With human beings going back to natural and organic food, free from artificial preservatives, the purument package of practices is bound to make a comeback. Technology has helped us to evolve it to the present needs, but we can still make it better by researching our roots. Experience it at the Purumentachem Fest of Milagris Saibinn, beginning Monday May 5 at Mapusa.
Some of the ingredients for our food are seasonal. In the era before vacuum drying, ‘blast freezing’ and cryogenic storage technologies were invented, dehydration by sun-drying or preservation by pickling in salt, candying in sugar or fermenting into wine and vinegar were the only known methods of accessing these during the offseason, especially the monsoon period from June to September. Even canning and pouch packing are recent technologies as are freezing and refrigeration. Since everyone cannot grow and process everything, these items were either bartered or sold.

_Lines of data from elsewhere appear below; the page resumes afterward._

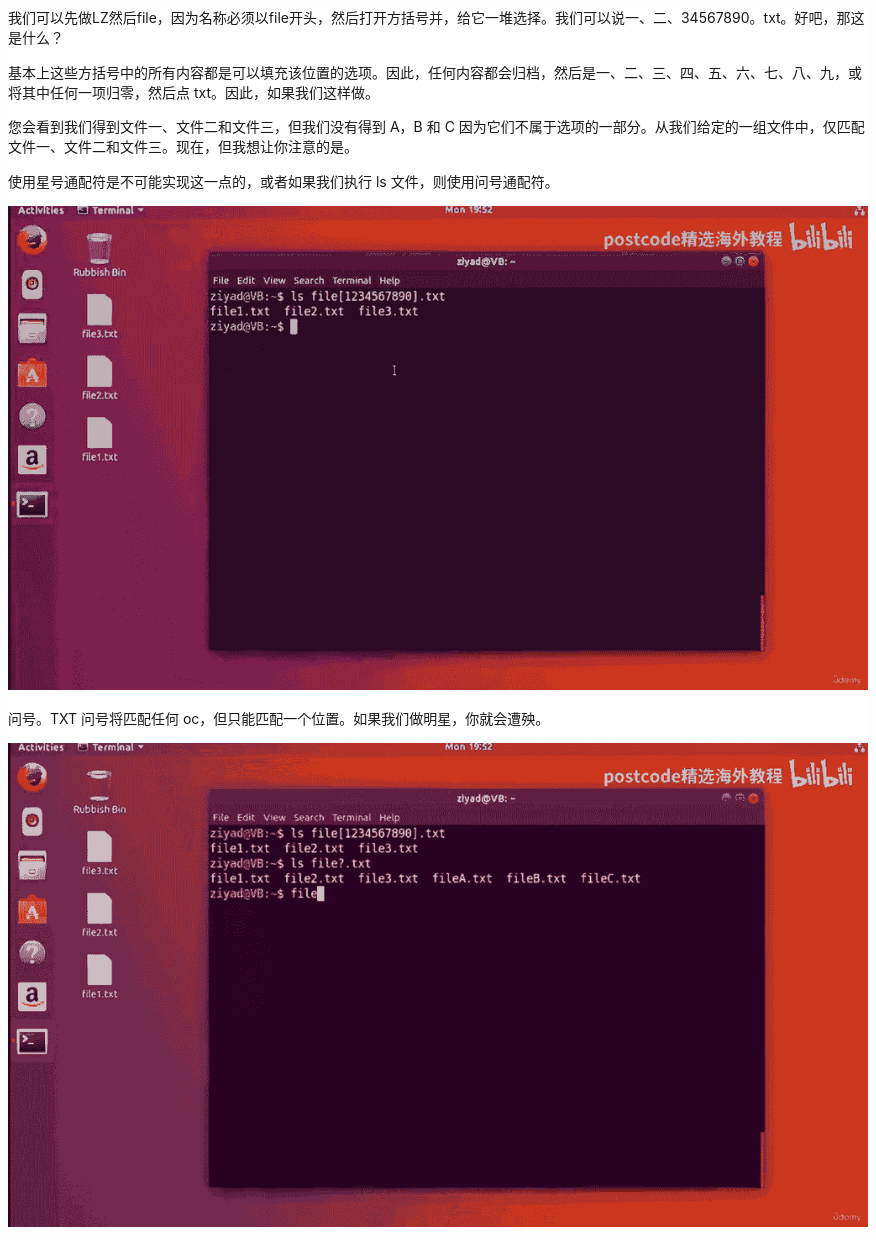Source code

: 我们可以先做LZ然后file，因为名称必须以file开头，然后打开方括号并，给它一堆选择。我们可以说一、二、34567890。txt。好吧，那这是什么？

基本上这些方括号中的所有内容都是可以填充该位置的选项。因此，任何内容都会归档，然后是一、二、三、四、五、六、七、八、九，或将其中任何一项归零，然后点 txt。因此，如果我们这样做。

您会看到我们得到文件一、文件二和文件三，但我们没有得到 A，B 和 C 因为它们不属于选项的一部分。从我们给定的一组文件中，仅匹配文件一、文件二和文件三。现在，但我想让你注意的是。

使用星号通配符是不可能实现这一点的，或者如果我们执行 ls 文件，则使用问号通配符。

![](img/8f9a7513f7eb7ec75310a6ab40577e04_58.png)

问号。TXT 问号将匹配任何 oc，但只能匹配一个位置。如果我们做明星，你就会遭殃。

![](img/8f9a7513f7eb7ec75310a6ab40577e04_60.png)
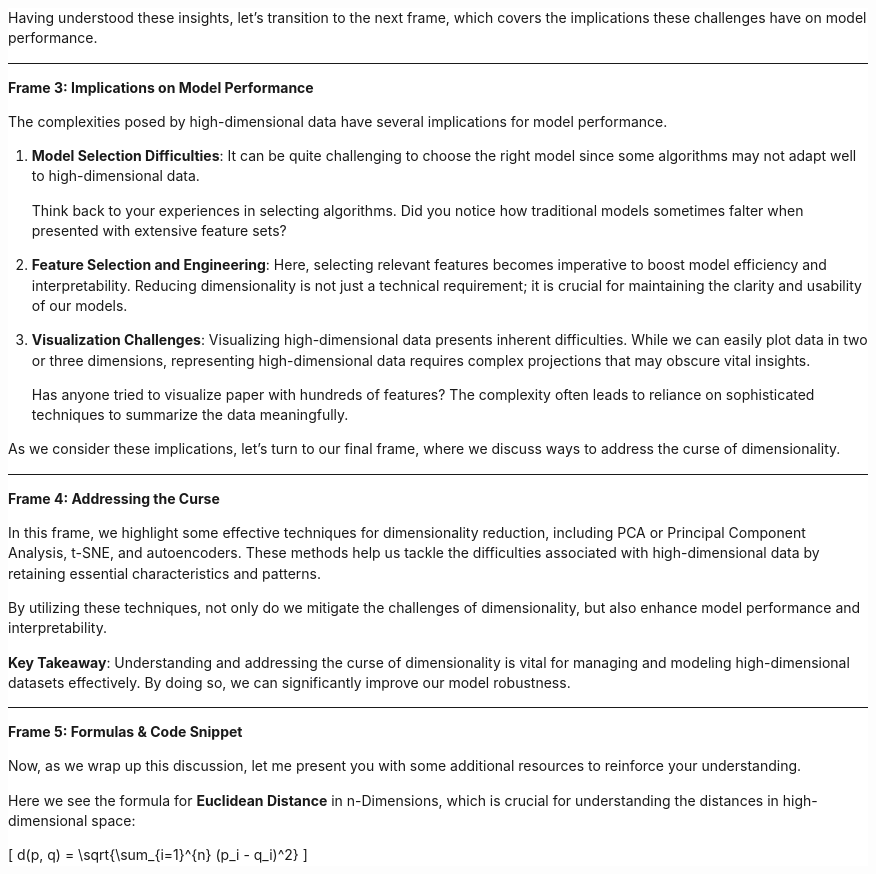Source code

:Having understood these insights, let’s transition to the next frame, which covers the implications these challenges have on model performance.

---
**Frame 3: Implications on Model Performance**

The complexities posed by high-dimensional data have several implications for model performance. 

1. **Model Selection Difficulties**: 
   It can be quite challenging to choose the right model since some algorithms may not adapt well to high-dimensional data. 

   Think back to your experiences in selecting algorithms. Did you notice how traditional models sometimes falter when presented with extensive feature sets?

2. **Feature Selection and Engineering**: 
   Here, selecting relevant features becomes imperative to boost model efficiency and interpretability. Reducing dimensionality is not just a technical requirement; it is crucial for maintaining the clarity and usability of our models.

3. **Visualization Challenges**: 
   Visualizing high-dimensional data presents inherent difficulties. While we can easily plot data in two or three dimensions, representing high-dimensional data requires complex projections that may obscure vital insights. 

   Has anyone tried to visualize paper with hundreds of features? The complexity often leads to reliance on sophisticated techniques to summarize the data meaningfully.

As we consider these implications, let’s turn to our final frame, where we discuss ways to address the curse of dimensionality.

---
**Frame 4: Addressing the Curse**

In this frame, we highlight some effective techniques for dimensionality reduction, including PCA or Principal Component Analysis, t-SNE, and autoencoders. These methods help us tackle the difficulties associated with high-dimensional data by retaining essential characteristics and patterns.

By utilizing these techniques, not only do we mitigate the challenges of dimensionality, but also enhance model performance and interpretability. 

**Key Takeaway**: Understanding and addressing the curse of dimensionality is vital for managing and modeling high-dimensional datasets effectively. By doing so, we can significantly improve our model robustness.

---
**Frame 5: Formulas & Code Snippet**

Now, as we wrap up this discussion, let me present you with some additional resources to reinforce your understanding. 

Here we see the formula for **Euclidean Distance** in n-Dimensions, which is crucial for understanding the distances in high-dimensional space:

\[
d(p, q) = \sqrt{\sum_{i=1}^{n} (p_i - q_i)^2}
\]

The traditional platform for this was the Purumentachem Fest or the village zatra, a veritable ancestor of the ‘Pop-up’ markets.
The Purumentachem Fest is a Konkani rendition of the term ‘Festa de Provimenta’ or a ‘Feast of Provisions’. The primary item for the monsoon provisions was salt that gives flavour to our food like nothing else. The inter-tidal mudflats in estuarine sections of our rivers had salt pans or mithagar, where the saline water was impounded and allowed to evaporate in the summer heat to produce sodium chloride crystals or ‘common salt’. The Agar-vaddo exists in most of the coastal talukas but the area under salt production has either decreased or become extinct. Pernem, Merces and Curca still have functional saltpans. A revival is possible if Goa can hold its own against the onslaught of land conversion. The salt was stored in konddo or kornno, a bamboo basket with a lid, and placed on a basalt stone because it would disintegrate a chira or laterite stone.
The logical next step is from the saltpan to the fire. That is when we think of salt-fish or kharem. The salt-fish is traditionally roasted on hot coals and eaten with rice or pez in the mid-morning, at lunch or dinner. Bangdde (mackerel), Dhoddiyare (Sea Bream), Vagollem (Sting Ray or Kite fish) are the primary salt-fish that is sun-dried in Goa. The dried Bombil generally came from Daman and Diu, once a part of the Union Territory with Goa. The Kharem-bandh area between Margao and Benaulim is now just a name. In many other areas, it is a clash between a tourist destination and a fish drying yard. Perhaps, better planning and new technologies can save the situation. Otherwise, it could vanish like the tigers or cheetah.
Chilies are an integral part of the cuisine in Goa. The Khola chili is cultivated during the monsoons on the hillslopes while all the other chillies are grown in the winter-spring vaingonn season and sun-dried in the hot summer to stock for the monsoons and the year beyond. ‘Khola Chilli’ is the second GI tag for Goa State. Now, Harmal chili also has a GI. The Aldona black chilies, the Masuri, the Byadgi and the so-called Kashmiri chilies are also grown, sundried and stocked for the monsoons. The chilies are also ground into a paste with coconut vinegar or feni or both. This masala was generally mixed with onion and used to stuff mackerel that was slit along its bone, hence, the word recheado which means ‘filled with’ or stuffed. I discovered this at Easter when I received a message wishing that I be recheado with joy. I looked it up the dictionary. The chilies are in a better status than salt and salt-fish.
Summer in Goa is incomplete without our Ambe ani Ponos or mangoes and jackfruit. We yearn for them during the monsoons. So sundried mango and jackfruit saath or xattam are a traditional preserve of the Konkan, including Goa. The panas-poli is a variation in North Goa that is closer to Maharashtra. The speciality of Goa is the chepnechem tor or raw mango preserved in common salt under pressure and without addition of water. A whole glazed clay barrel would be filled with alternate layers of raw mango and salt. This would be pressed down with heavy basalt or granite stone obtained from the hilly streams. The mango would lose water due to the osmotic pull of the salt and get wrinkled as one’s skin after a few hours in the sea water during a summer dip. The raw mango slices in brine or khalatale tor or korom is no match for this. Neither is the mango pickle with masala and oil, with or without mustard tadka.
The soul of the Konkan is in the kokum or bhindanchem sol, the dried rind of the Garcinia indica fruit. The sol is used as a souring agent for curries, to break the mucilage of the ladyfingers and to remove the sting of the bees and wasps as well as the spines of the hairy caterpillars, common during monsoons. The xarope de brindao or kokum sherbet are summer drinks but the salty agal is for the monsoons and beyond.